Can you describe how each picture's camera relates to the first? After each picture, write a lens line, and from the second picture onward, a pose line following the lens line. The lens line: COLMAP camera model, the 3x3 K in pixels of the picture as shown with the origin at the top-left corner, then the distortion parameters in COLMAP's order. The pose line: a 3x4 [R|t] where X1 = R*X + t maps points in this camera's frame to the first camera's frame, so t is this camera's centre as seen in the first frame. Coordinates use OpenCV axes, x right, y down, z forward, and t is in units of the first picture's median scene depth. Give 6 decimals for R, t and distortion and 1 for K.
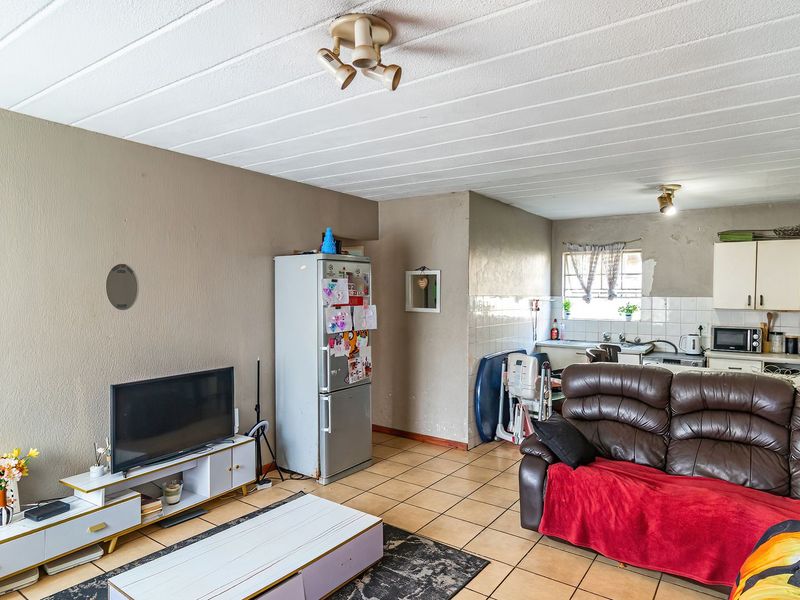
lens RADIAL K [[499.6, 0, 398.0], [0, 499.6, 304.9], [0, 0, 1]] dist [-0.003216, 0.005665]
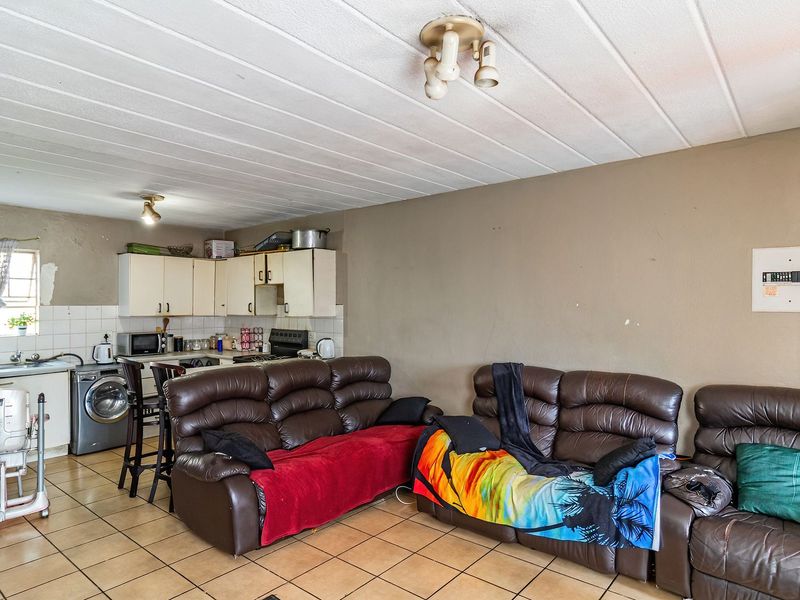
lens RADIAL K [[499.6, 0, 402.5], [0, 499.6, 299.5], [0, 0, 1]] dist [-0.003216, 0.005665]
pose [[0.060621, 0.003251, 0.998156, -0.392535], [0.028536, 0.999580, -0.004989, -0.006345], [-0.997753, 0.028785, 0.060503, 0.384624]]
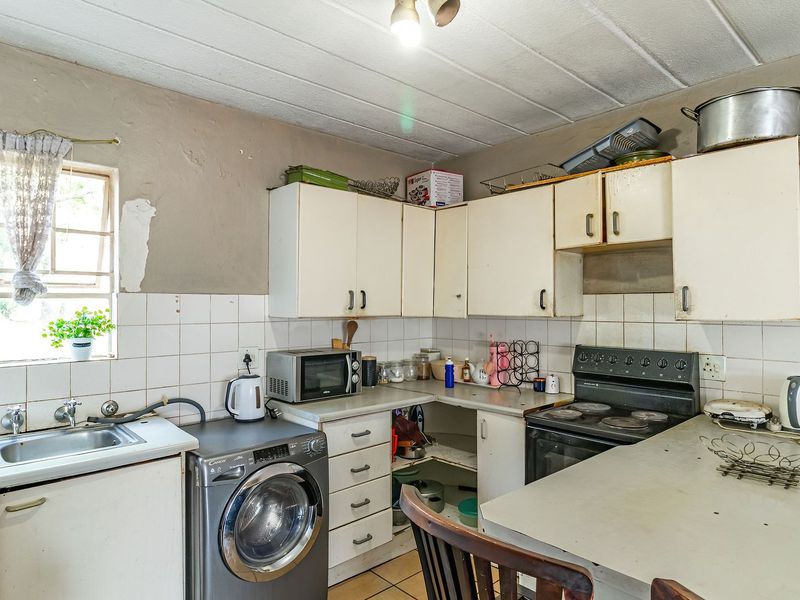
lens RADIAL K [[499.6, 0, 399.6], [0, 499.6, 300.4], [0, 0, 1]] dist [-0.003216, 0.005665]
pose [[0.197367, 0.002878, 0.980325, 0.183578], [0.027293, 0.999592, -0.008429, -0.002205], [-0.979950, 0.028419, 0.197208, 0.844277]]
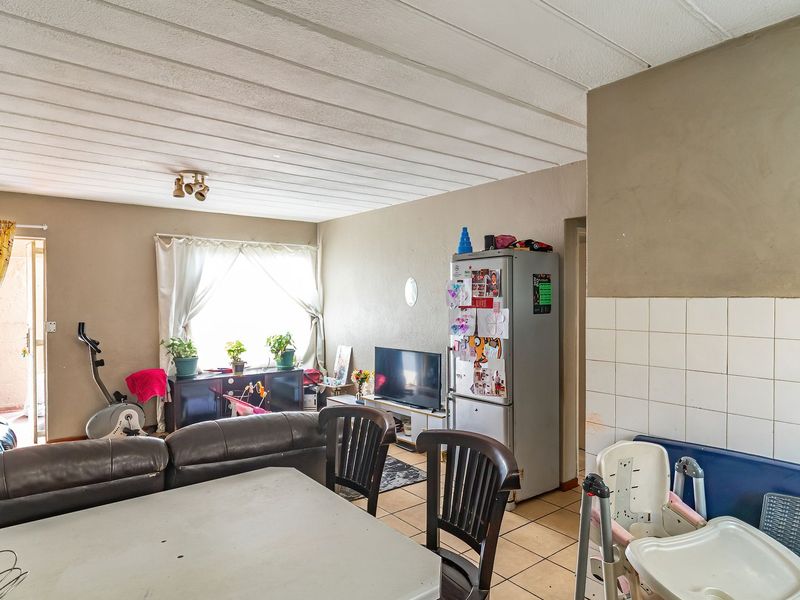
lens RADIAL K [[499.6, 0, 397.7], [0, 499.6, 301.2], [0, 0, 1]] dist [-0.003216, 0.005665]
pose [[-0.261477, 0.002385, -0.965207, 0.648697], [-0.024390, 0.999661, 0.009077, -0.012250], [0.964902, 0.025915, -0.261330, 0.882541]]
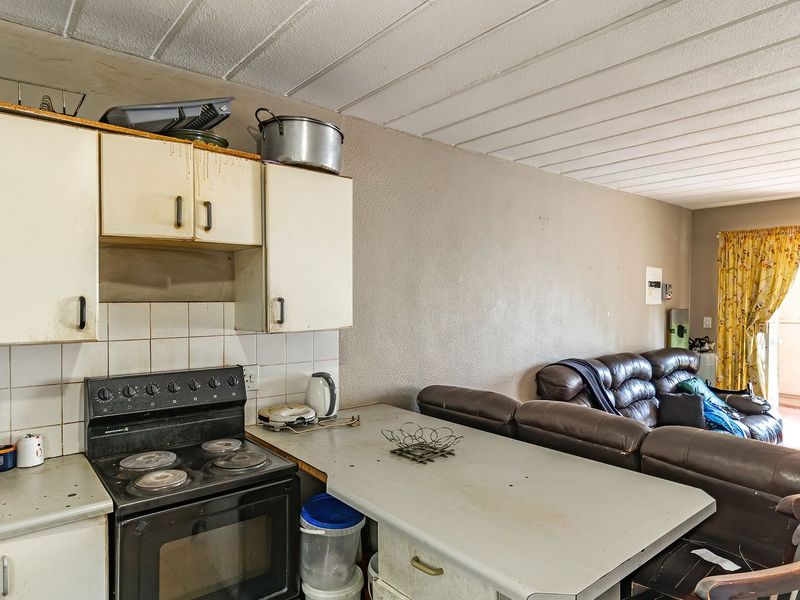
lens RADIAL K [[499.6, 0, 402.2], [0, 499.6, 301.3], [0, 0, 1]] dist [-0.003216, 0.005665]
pose [[-0.969748, -0.007425, 0.243994, 0.445106], [0.000684, 0.999451, 0.033131, -0.021384], [-0.244106, 0.032295, -0.969211, 1.059001]]
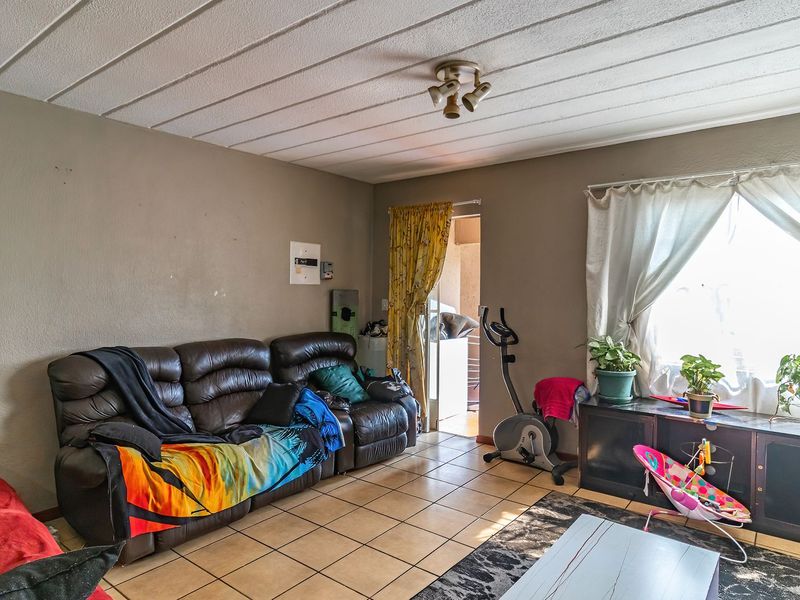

● **Aim of the exercise**: What you produce should repeat the data word for word while omitting all images.

● **Solution below**:
Can you describe how each picture's camera relates to the first? After each picture, write a lens line, and from the second picture onward, a pose line following the lens line. The lens line: COLMAP camera model, the 3x3 K in pixels of the picture as shown with the origin at the top-left corner, then the distortion parameters in COLMAP's order. The pose line: a 3x4 [R|t] where X1 = R*X + t maps points in this camera's frame to the first camera's frame, so t is this camera's centre as seen in the first frame. Coordinates use OpenCV axes, x right, y down, z forward, and t is in units of the first picture's median scene depth. Give 6 decimals for R, t and distortion and 1 for K.
lens RADIAL K [[499.6, 0, 398.0], [0, 499.6, 304.9], [0, 0, 1]] dist [-0.003216, 0.005665]
lens RADIAL K [[499.6, 0, 402.5], [0, 499.6, 299.5], [0, 0, 1]] dist [-0.003216, 0.005665]
pose [[0.060621, 0.003251, 0.998156, -0.392535], [0.028536, 0.999580, -0.004989, -0.006345], [-0.997753, 0.028785, 0.060503, 0.384624]]
lens RADIAL K [[499.6, 0, 399.6], [0, 499.6, 300.4], [0, 0, 1]] dist [-0.003216, 0.005665]
pose [[0.197367, 0.002878, 0.980325, 0.183578], [0.027293, 0.999592, -0.008429, -0.002205], [-0.979950, 0.028419, 0.197208, 0.844277]]
lens RADIAL K [[499.6, 0, 397.7], [0, 499.6, 301.2], [0, 0, 1]] dist [-0.003216, 0.005665]
pose [[-0.261477, 0.002385, -0.965207, 0.648697], [-0.024390, 0.999661, 0.009077, -0.012250], [0.964902, 0.025915, -0.261330, 0.882541]]
lens RADIAL K [[499.6, 0, 402.2], [0, 499.6, 301.3], [0, 0, 1]] dist [-0.003216, 0.005665]
pose [[-0.969748, -0.007425, 0.243994, 0.445106], [0.000684, 0.999451, 0.033131, -0.021384], [-0.244106, 0.032295, -0.969211, 1.059001]]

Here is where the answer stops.